» Action item
Pick every line out of the entries below that holds the string "AperFunction", and report them.

* * * *

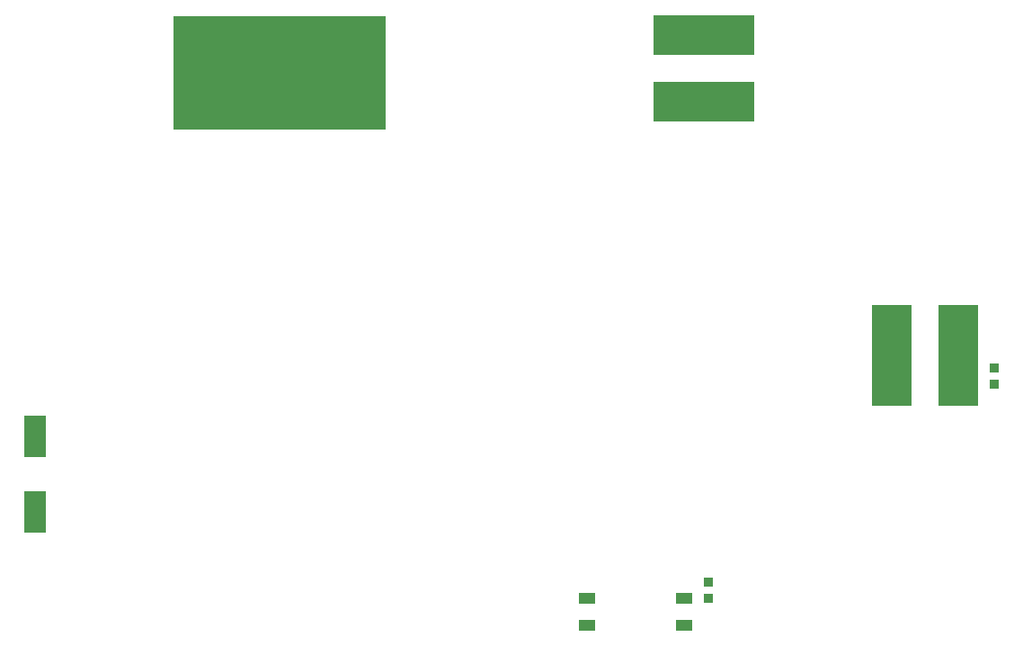
<source format=gbr>
%TF.GenerationSoftware,Altium Limited,Altium Designer,21.6.4 (81)*%
G04 Layer_Color=8421504*
%FSLAX43Y43*%
%MOMM*%
%TF.SameCoordinates,00D99F87-3ADF-4980-A611-A04F0DE90361*%
%TF.FilePolarity,Positive*%
%TF.FileFunction,Paste,Top*%
%TF.Part,Single*%
G01*
G75*
%TA.AperFunction,SMDPad,CuDef*%
%ADD10R,3.750X9.500*%
%ADD11R,0.900X0.850*%
%ADD12R,2.000X4.000*%
%ADD13R,9.500X3.750*%
%ADD14R,1.600X1.000*%
%TA.AperFunction,NonConductor*%
%ADD94R,20.066X10.668*%
D10*
X131083Y27025D02*
D03*
X124833D02*
D03*
D11*
X107575Y5725D02*
D03*
Y4175D02*
D03*
X134450Y24275D02*
D03*
Y25825D02*
D03*
D12*
X44141Y12325D02*
D03*
Y19425D02*
D03*
D13*
X107125Y50900D02*
D03*
Y57150D02*
D03*
D14*
X96147Y1626D02*
D03*
X105297Y4166D02*
D03*
X96147D02*
D03*
X105297Y1626D02*
D03*
D94*
X67204Y53604D02*
D03*
%TF.MD5,39cf43c7bef60e1d89c6a3c35e9e9838*%
M02*

</source>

* * * *

» Task answer
%TA.AperFunction,SMDPad,CuDef*%
%TA.AperFunction,NonConductor*%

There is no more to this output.